Extracted material below:

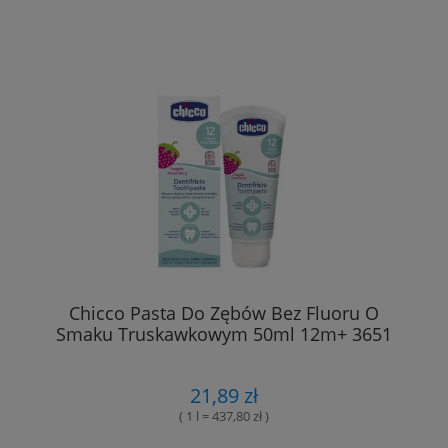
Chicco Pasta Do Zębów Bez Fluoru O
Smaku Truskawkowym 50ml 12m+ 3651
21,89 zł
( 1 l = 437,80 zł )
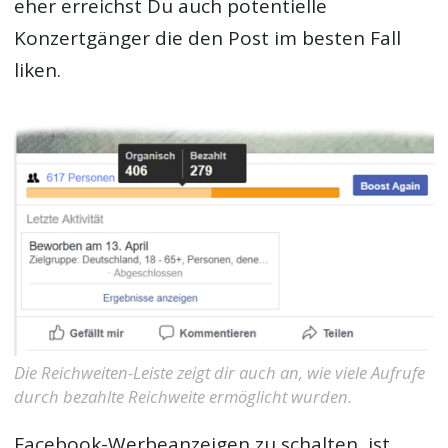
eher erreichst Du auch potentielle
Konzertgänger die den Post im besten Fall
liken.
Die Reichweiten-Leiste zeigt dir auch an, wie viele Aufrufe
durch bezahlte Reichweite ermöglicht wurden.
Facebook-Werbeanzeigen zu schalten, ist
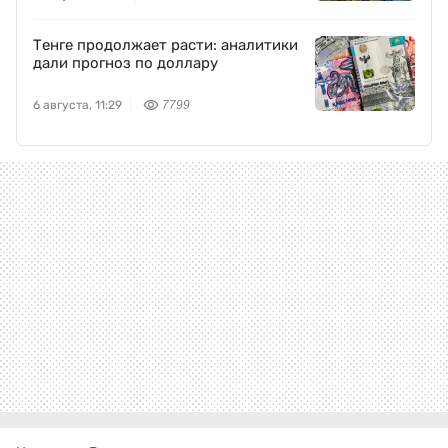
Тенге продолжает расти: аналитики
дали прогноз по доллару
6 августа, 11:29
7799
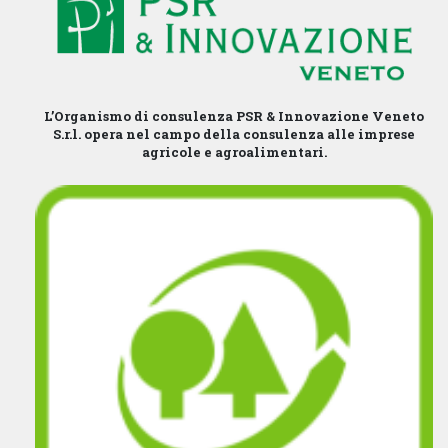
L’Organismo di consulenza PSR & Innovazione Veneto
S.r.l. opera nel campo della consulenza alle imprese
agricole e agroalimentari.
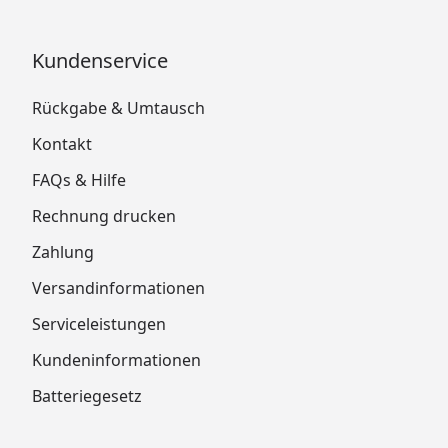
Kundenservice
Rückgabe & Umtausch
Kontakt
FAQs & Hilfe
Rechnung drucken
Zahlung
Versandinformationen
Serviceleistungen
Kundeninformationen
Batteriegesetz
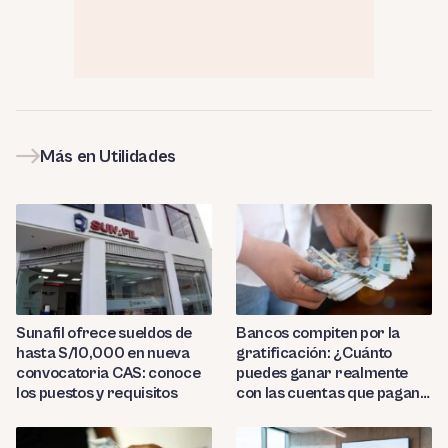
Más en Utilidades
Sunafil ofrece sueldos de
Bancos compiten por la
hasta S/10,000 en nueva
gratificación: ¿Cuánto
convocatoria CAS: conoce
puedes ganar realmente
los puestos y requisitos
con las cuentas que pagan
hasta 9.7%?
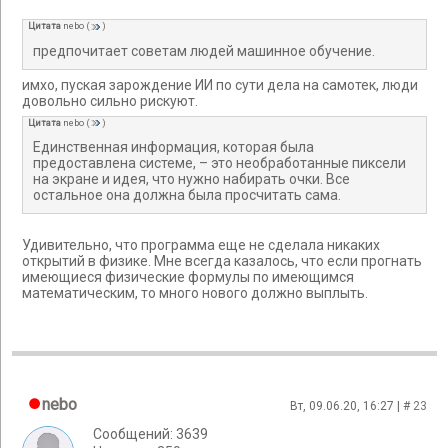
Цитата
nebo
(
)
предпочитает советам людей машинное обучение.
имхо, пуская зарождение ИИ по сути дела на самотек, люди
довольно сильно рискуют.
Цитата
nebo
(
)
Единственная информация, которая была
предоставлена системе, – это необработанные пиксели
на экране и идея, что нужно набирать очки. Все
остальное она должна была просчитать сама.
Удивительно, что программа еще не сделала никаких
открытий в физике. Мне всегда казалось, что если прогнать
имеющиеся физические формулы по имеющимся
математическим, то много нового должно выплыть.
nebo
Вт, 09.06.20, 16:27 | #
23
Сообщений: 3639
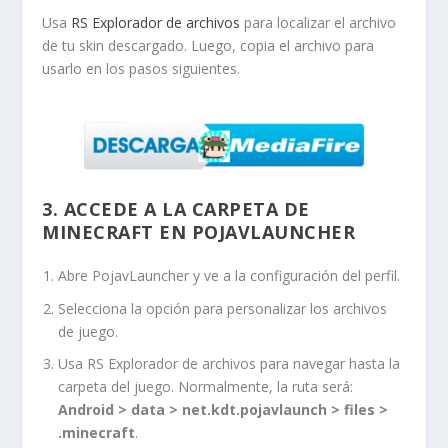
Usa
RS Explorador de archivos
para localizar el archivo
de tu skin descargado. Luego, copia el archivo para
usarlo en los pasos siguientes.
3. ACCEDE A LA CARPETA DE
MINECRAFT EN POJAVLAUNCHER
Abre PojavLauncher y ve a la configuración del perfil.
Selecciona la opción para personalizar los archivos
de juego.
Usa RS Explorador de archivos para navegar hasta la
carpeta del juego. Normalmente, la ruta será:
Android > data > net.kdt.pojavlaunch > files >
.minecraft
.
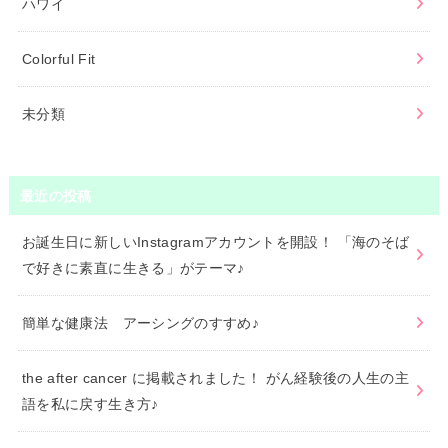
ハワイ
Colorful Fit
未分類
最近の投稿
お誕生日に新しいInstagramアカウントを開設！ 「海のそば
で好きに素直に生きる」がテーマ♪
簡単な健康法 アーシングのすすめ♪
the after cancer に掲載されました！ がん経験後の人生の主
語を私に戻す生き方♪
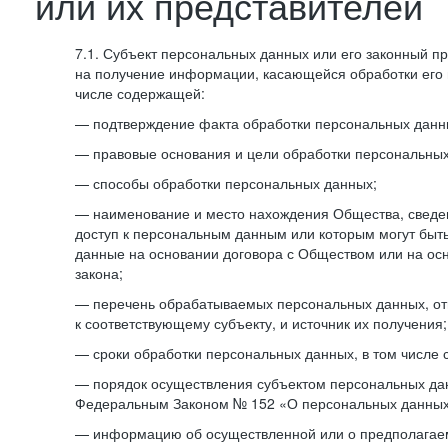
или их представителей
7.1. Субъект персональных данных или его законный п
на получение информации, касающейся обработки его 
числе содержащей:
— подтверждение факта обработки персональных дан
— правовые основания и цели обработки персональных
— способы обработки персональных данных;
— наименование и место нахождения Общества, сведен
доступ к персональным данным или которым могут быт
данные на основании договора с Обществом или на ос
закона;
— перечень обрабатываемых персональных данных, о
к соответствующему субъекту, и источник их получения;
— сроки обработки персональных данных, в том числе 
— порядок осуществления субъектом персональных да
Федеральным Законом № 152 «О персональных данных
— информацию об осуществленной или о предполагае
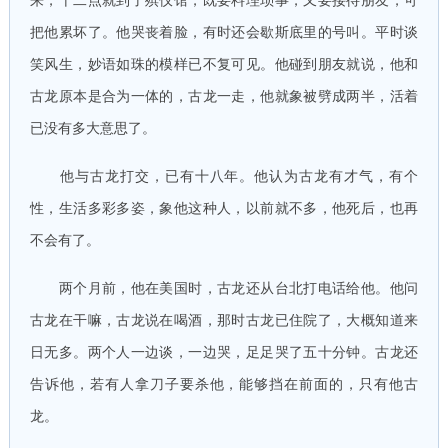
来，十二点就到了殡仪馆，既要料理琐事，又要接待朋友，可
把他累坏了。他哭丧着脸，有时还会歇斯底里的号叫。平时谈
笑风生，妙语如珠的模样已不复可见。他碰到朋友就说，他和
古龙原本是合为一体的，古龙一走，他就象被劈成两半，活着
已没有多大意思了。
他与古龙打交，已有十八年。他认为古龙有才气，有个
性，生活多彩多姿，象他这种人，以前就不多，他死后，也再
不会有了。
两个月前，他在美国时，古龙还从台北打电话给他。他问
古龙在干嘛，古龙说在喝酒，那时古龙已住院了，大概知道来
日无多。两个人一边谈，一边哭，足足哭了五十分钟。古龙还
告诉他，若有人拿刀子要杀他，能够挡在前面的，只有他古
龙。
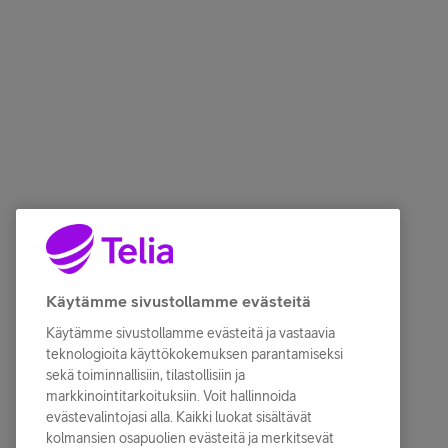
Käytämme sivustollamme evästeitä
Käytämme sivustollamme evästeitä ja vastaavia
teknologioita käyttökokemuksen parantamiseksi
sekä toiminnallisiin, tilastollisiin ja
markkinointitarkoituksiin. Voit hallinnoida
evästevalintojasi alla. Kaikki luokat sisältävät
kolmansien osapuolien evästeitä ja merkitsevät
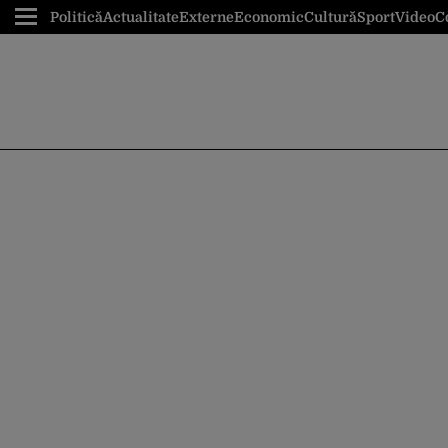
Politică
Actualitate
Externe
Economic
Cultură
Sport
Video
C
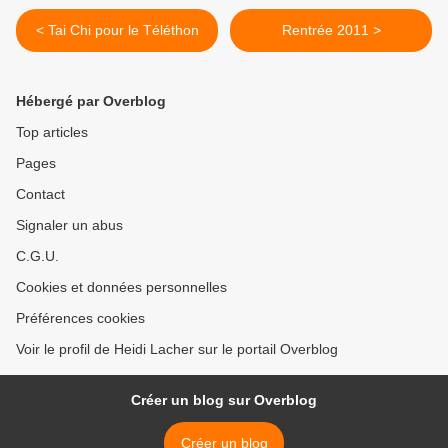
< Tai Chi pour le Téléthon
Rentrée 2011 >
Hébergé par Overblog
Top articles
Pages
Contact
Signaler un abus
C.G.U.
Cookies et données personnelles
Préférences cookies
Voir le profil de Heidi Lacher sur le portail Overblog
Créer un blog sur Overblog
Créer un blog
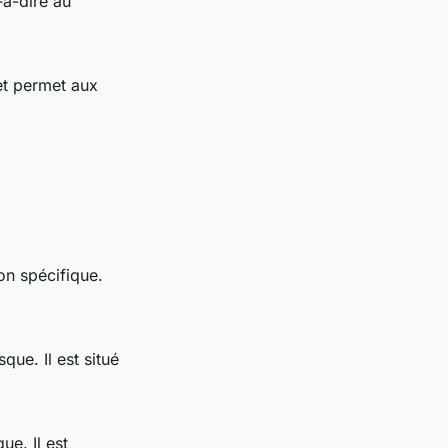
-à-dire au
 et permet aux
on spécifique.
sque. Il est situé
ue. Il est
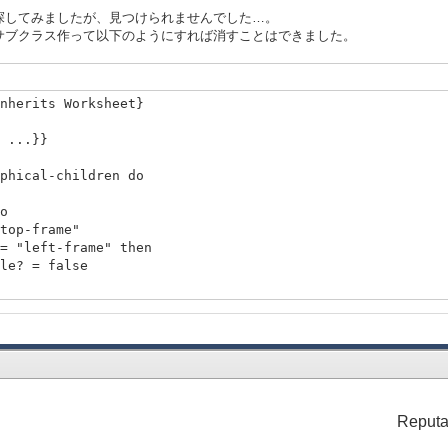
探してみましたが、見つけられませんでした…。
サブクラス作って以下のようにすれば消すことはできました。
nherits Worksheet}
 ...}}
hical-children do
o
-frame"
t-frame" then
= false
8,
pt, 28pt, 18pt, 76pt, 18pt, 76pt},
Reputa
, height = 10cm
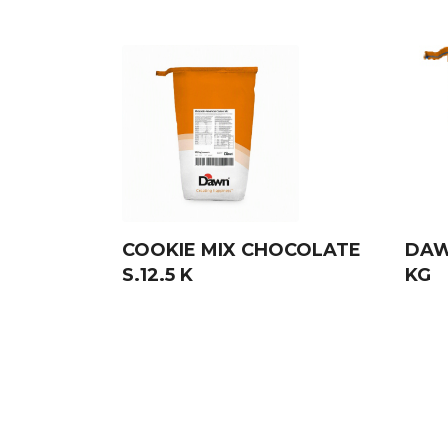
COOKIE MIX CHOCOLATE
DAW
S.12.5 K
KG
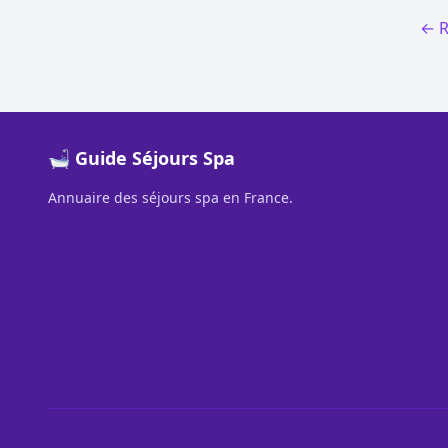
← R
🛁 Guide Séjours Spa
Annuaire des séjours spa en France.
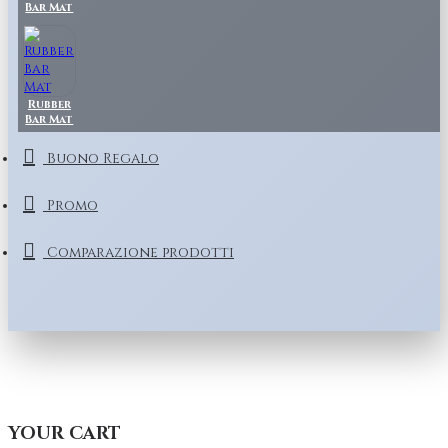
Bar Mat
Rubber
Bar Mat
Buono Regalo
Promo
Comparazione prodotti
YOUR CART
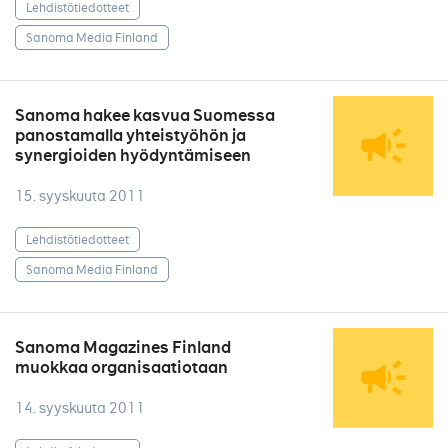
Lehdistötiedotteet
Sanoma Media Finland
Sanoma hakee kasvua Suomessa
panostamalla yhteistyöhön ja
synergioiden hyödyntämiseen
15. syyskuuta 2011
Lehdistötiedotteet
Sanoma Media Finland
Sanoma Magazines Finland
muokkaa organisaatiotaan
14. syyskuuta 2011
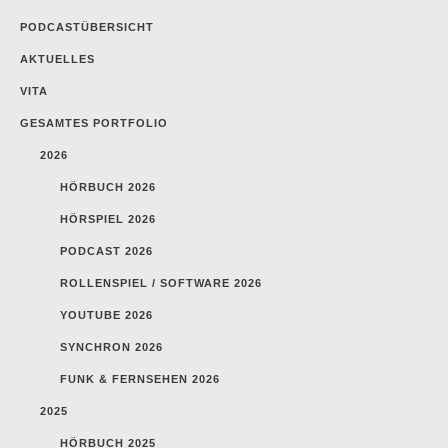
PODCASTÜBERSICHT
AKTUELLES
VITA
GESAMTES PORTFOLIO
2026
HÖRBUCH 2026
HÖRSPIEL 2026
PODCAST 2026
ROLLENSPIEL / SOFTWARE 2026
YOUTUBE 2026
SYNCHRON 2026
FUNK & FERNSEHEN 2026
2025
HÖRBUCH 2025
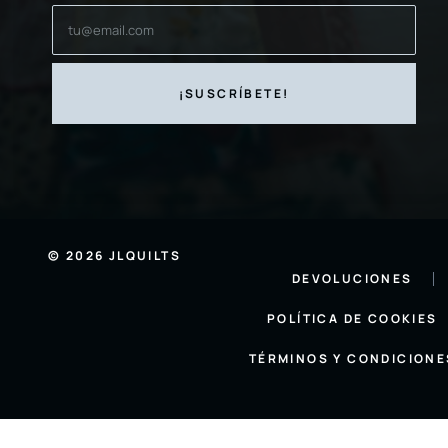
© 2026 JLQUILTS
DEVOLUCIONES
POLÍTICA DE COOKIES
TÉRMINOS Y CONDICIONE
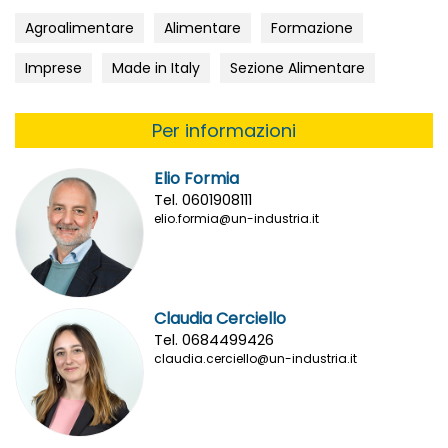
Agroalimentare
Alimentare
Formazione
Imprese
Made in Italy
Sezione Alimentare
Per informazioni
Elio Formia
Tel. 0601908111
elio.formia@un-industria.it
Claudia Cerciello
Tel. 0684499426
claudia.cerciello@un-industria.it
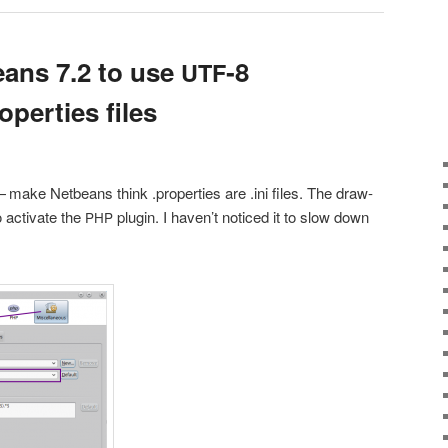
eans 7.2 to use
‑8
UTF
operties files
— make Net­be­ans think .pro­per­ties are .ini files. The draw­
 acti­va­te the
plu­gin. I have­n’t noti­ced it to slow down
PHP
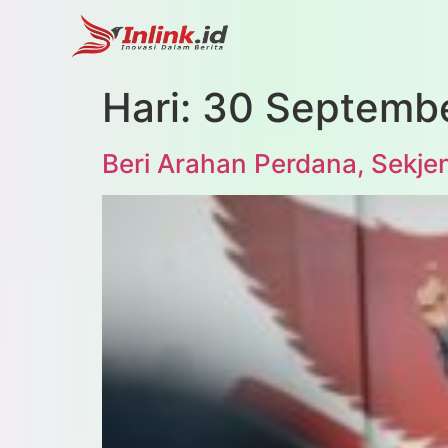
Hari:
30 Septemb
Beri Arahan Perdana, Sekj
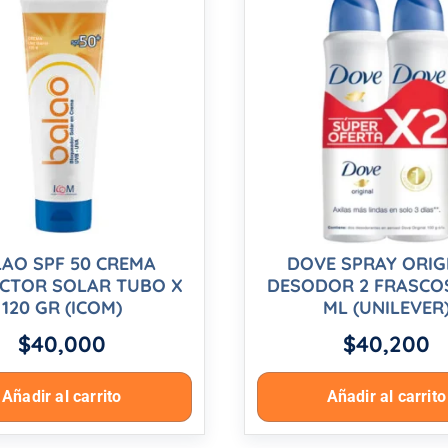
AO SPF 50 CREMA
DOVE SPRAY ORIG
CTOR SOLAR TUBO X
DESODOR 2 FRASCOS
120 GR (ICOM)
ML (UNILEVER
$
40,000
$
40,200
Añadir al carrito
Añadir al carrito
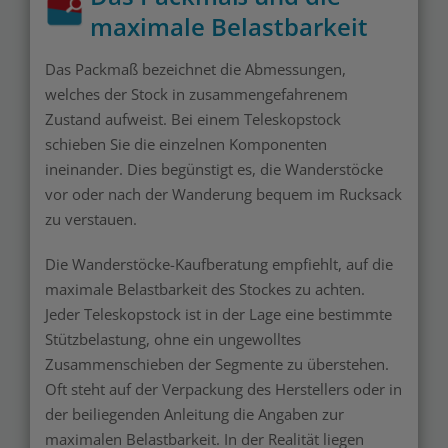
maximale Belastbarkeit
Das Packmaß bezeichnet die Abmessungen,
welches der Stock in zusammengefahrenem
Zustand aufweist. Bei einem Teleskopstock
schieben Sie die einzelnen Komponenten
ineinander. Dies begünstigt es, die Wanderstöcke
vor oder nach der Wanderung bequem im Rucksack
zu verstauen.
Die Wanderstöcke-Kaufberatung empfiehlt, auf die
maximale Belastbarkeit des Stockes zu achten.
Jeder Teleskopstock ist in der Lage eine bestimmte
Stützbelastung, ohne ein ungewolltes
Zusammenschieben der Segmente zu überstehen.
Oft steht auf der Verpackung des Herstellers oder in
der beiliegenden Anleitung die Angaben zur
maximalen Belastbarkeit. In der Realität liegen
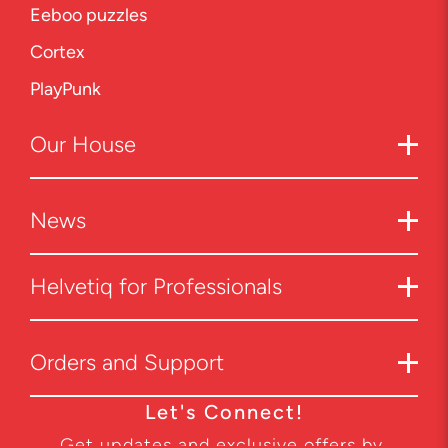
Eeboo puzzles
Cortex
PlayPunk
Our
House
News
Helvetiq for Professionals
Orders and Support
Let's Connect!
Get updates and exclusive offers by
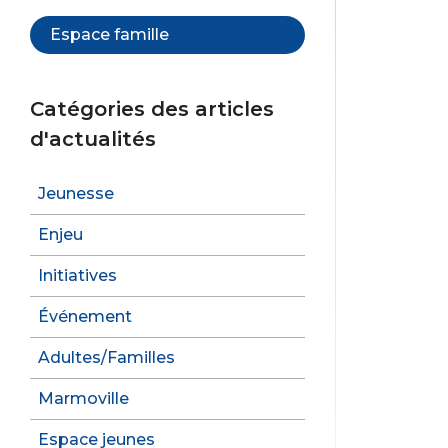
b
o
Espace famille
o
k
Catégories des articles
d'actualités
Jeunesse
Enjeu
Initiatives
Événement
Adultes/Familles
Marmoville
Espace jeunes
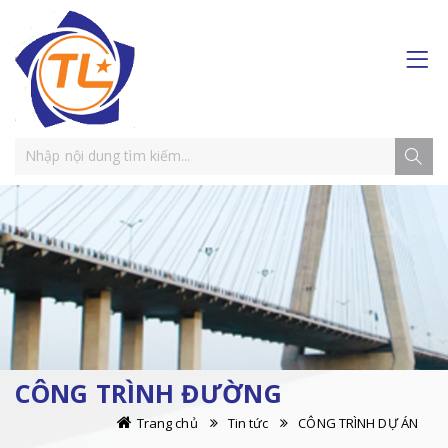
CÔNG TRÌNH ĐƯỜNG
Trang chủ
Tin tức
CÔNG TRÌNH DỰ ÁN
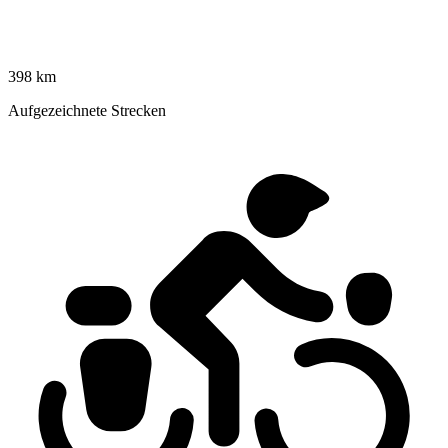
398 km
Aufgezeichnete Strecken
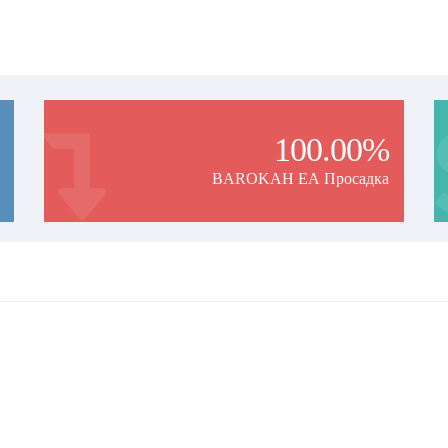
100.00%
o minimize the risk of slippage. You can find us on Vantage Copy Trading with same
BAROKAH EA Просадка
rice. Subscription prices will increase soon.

End of Extracted material.

Would you filter the entries above and keep each line that has the word "персональных"?

7.1. Субъект персональных данных или его законный п
— подтверждение факта обработки персональных дан
— правовые основания и цели обработки персональных
— способы обработки персональных данных;
— перечень обрабатываемых персональных данных, о
— сроки обработки персональных данных, в том числе 
— порядок осуществления субъектом персональных да
Федеральным Законом № 152 «О персональных данных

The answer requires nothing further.